Şubat 18, 2011

Gelmek İçin Aklımı Seçen Birkaç Şey: Sevgili Yol Arkadaşım Hakkında


Bu akşam üzeri, bir insan üzerine pek ziyade düşündüm sevgili okur. Hayatımın bu yirmi sekizinci yılına kadar kimseye kendisi kadar yakın olmadığım bu insanın bahsi geçtikçe "yol arkadaşı" ifadesini kullanmıştım evvelce. Kendisi yolumdadır, doğru. Güzel bir benzetme duymuştum birinden, "Çekil yolumdan" dediğinde gidemeyecek kişidir doğru kişi; zira o zaten kendi yolundadır. Yolların kesişmesi. Alejandro Gonzalez Innaritu'nun şu pek sevdiği mefhum. Evet, bu güzel akşamın üzeri, ben biraz bunlara filan kafa yordum.

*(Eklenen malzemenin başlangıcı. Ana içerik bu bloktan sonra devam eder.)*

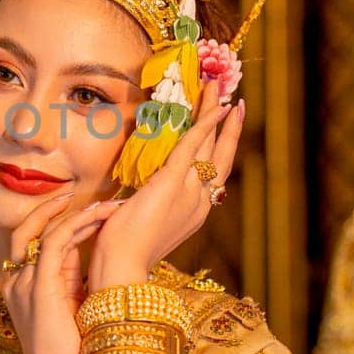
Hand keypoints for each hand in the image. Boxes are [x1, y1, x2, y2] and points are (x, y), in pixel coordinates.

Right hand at [0, 190, 123, 353]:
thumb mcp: (69, 310)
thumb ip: (72, 282)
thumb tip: (95, 258)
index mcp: (23, 286)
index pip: (36, 241)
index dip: (60, 221)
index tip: (88, 210)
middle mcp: (17, 280)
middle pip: (31, 229)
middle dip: (59, 208)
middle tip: (94, 198)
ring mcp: (25, 282)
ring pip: (45, 230)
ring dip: (78, 213)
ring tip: (108, 205)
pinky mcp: (39, 286)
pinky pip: (54, 242)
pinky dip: (77, 225)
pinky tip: (99, 217)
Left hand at [86, 80, 245, 291]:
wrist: (121, 267)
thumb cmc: (124, 251)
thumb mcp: (145, 223)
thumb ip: (152, 204)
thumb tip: (143, 192)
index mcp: (194, 212)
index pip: (212, 173)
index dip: (220, 147)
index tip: (224, 127)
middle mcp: (200, 202)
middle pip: (218, 155)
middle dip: (226, 125)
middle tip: (231, 98)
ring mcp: (189, 192)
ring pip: (208, 144)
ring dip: (213, 112)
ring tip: (218, 86)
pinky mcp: (172, 182)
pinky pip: (193, 146)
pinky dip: (205, 124)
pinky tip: (214, 107)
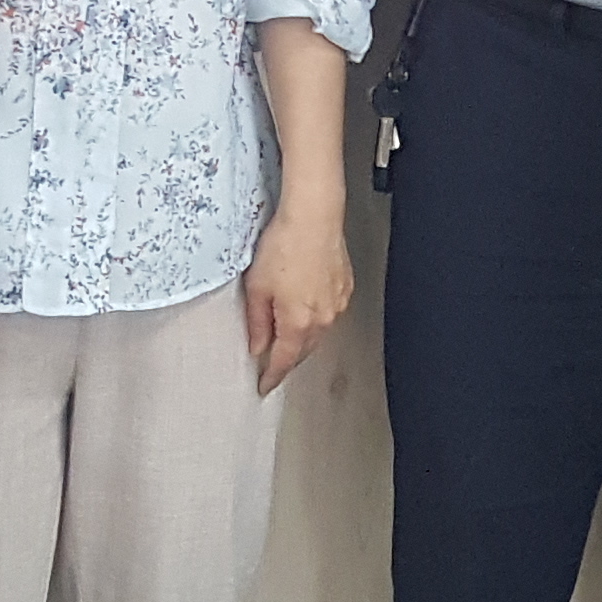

Her insan yalnız doğmuştur dünyaya, yalnız da ölecektir. Değil mi? Evet. Ama "yakınlık" diye bir şey var. Yalnız olmanın karşıtı olmayan, yalnızlığın cazibesini sallamaya hiç çabalamadan kendi cazibesini yaratan bir şey. Bir göze en fazla ne kadar yakından bakılabileceği, ne leziz bir mevzudur hakkında konuşulacak. Yoo, konuşulacak değil, düşünülecek!

Yakınlık denen şeyin en şahane hediyesi de ortak kodlar. Senden ve ondan başkasına herhangi bir manaya gelmeyecek kelimeler, bakışlar, mimikler. İşte anlamayacağın bir liste sevgili okur. "Kim bilir bilmediğimiz ne manalar aldı kullandığımız kelimeler, demek ki sandığımızdan daha büyük bu dünya" demek için yazdım bunları. Sevgilerimle.

Major tom.
Tedirgin kirpi.
Moda.
"Dur dur dur, tam anlamadım".
Söğütlüçeşme.
Tren.
Eskişehir.
İsmet özel.
Tekila.
Kaplumbağa.
Barton fink.
Vincent malloy.
"Gel buraya Vincent, konuşacaklarımız var"
Let me kiss you.
The letter.
"Allah iyilerle karşılaştırsın".
Cv.
Yüce. =)
7/4.
"Orda çerkes mi herkes?".
"Gördünnü?"
"Aldılar mı?"
Kırmızı balon.
Ug ug.
"Hindistan cevizi alalım mı?"
Ayraç.
Kabak tatlısı.
Bir poşet kurşunkalem.

Bir gün bu listenin yüz katı cebimizde, gülmekten ölücez olan bitene. Biliyorum.